Four years on, and determined to stay

The people of the US, Britain, Australia and some other countries were rushed into the invasion and occupation of Iraq on a litany of lies — lies about weapons of mass destruction, that Iraq was preparing nuclear weapons, that it had relations with al Qaida, lies that it had an arsenal of chemical weapons.

Four years on, these false claims are never mentioned. They have been replaced with claims that defeat would have incalculable consequences for the standing of the US in the Middle East and the world. We are told that the military forces are bringing democracy and the rule of law to Iraq, that the Iraqis cannot administer their own country and that their police and army need to be trained by foreign occupiers.

These assertions are just another web of lies to neutralise the opposition to the war by the people of the occupying countries.

The war has to be kept going by any and every means. Huge profits are being racked in by the contractors and armament makers and those whose objective is to get control of the very large Iraqi oil resources that are still publicly owned. There are moves going on now in the Iraqi parliament to privatise Iraq’s oil resources and let the big oil companies of the west take over.

But these objectives do not exhaust the aims of the imperialist powers.

Iraq and Afghanistan are strategic countries in the Middle East and in the Caucasian region of the former Soviet Union. These countries contain huge oil and natural gas resources. If the American empire is to dominate the whole world it must gain unchallenged control of these resources to feed its own industries while starving all competitors.

It is with these objectives in mind that the US government is building the largest US embassy in the world in the former palace of Saddam Hussein in Baghdad. Permanent US military and air bases in Iraq have been constructed. This is also behind the decision of the giant US company Halliburton to move its headquarters from Texas to Dubai in the Persian Gulf. This move would put Halliburton in a better position to control the whole of the Middle East and Caucasian oil resources.

The US Vice-President Dick Cheney is a former director of Halliburton and it is Halliburton that receives billion dollar contracts related to the war in Iraq. This is the same Dick Cheney who recently visited Australia and discussed Middle Eastern and Asian matters with Prime Minister Howard.

Writing in The Australian on the recent Japan-Australia agreement, Dennis Shanahan said that 'Mr Cheney gave the Japanese proposal new life on his recent visit to Japan and Australia'. This is yet another important brick in building alliances with compliant governments that will sign up to the US plans.

The plan includes enlisting India in a four-way pact of the US, Japan, Australia and India to contain and encircle China and the Russian Federation which are not prepared to go along with the prospect of US domination.

The Australian article says that 'Australia has been approached to dramatically upgrade its three-way security arrangements with Japan and the US to include India in a four-way security agreement that would encircle China…'

It is for all these reasons that George Bush, Tony Blair and John Howard keep on declaring that they will never get out of Iraq 'until the job is done'. They do not have an 'exit strategy' as others are demanding because they have no intention of getting out now or in the future.

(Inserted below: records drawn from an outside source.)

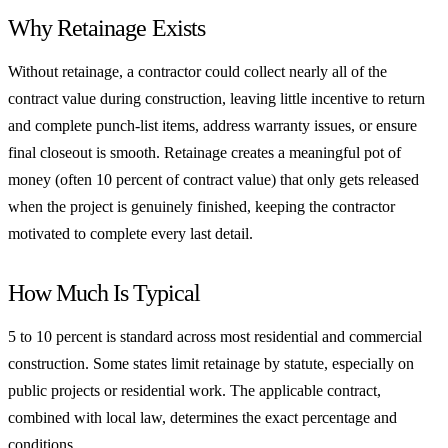
Why Retainage Exists
Without retainage, a contractor could collect nearly all of the
contract value during construction, leaving little incentive to return
and complete punch-list items, address warranty issues, or ensure
final closeout is smooth. Retainage creates a meaningful pot of
money (often 10 percent of contract value) that only gets released
when the project is genuinely finished, keeping the contractor
motivated to complete every last detail.
How Much Is Typical
5 to 10 percent is standard across most residential and commercial
construction. Some states limit retainage by statute, especially on
public projects or residential work. The applicable contract,
combined with local law, determines the exact percentage and
conditions.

The job will not be done until the US has achieved world domination.

This is a reason why John Howard will fight the coming Federal election tooth and nail even to the extent of staging some terrorist provocation to stampede the Australian people once again to re-elect his government. He believes that only he can keep Australia in 'safe hands', meaning in hands willing to put into effect Australia’s part in US plans.

What these conspirators forget is that empires inevitably crumble and the last aspirant to world domination, who aimed to create a '1000 year Reich', lasted for only about 10 years.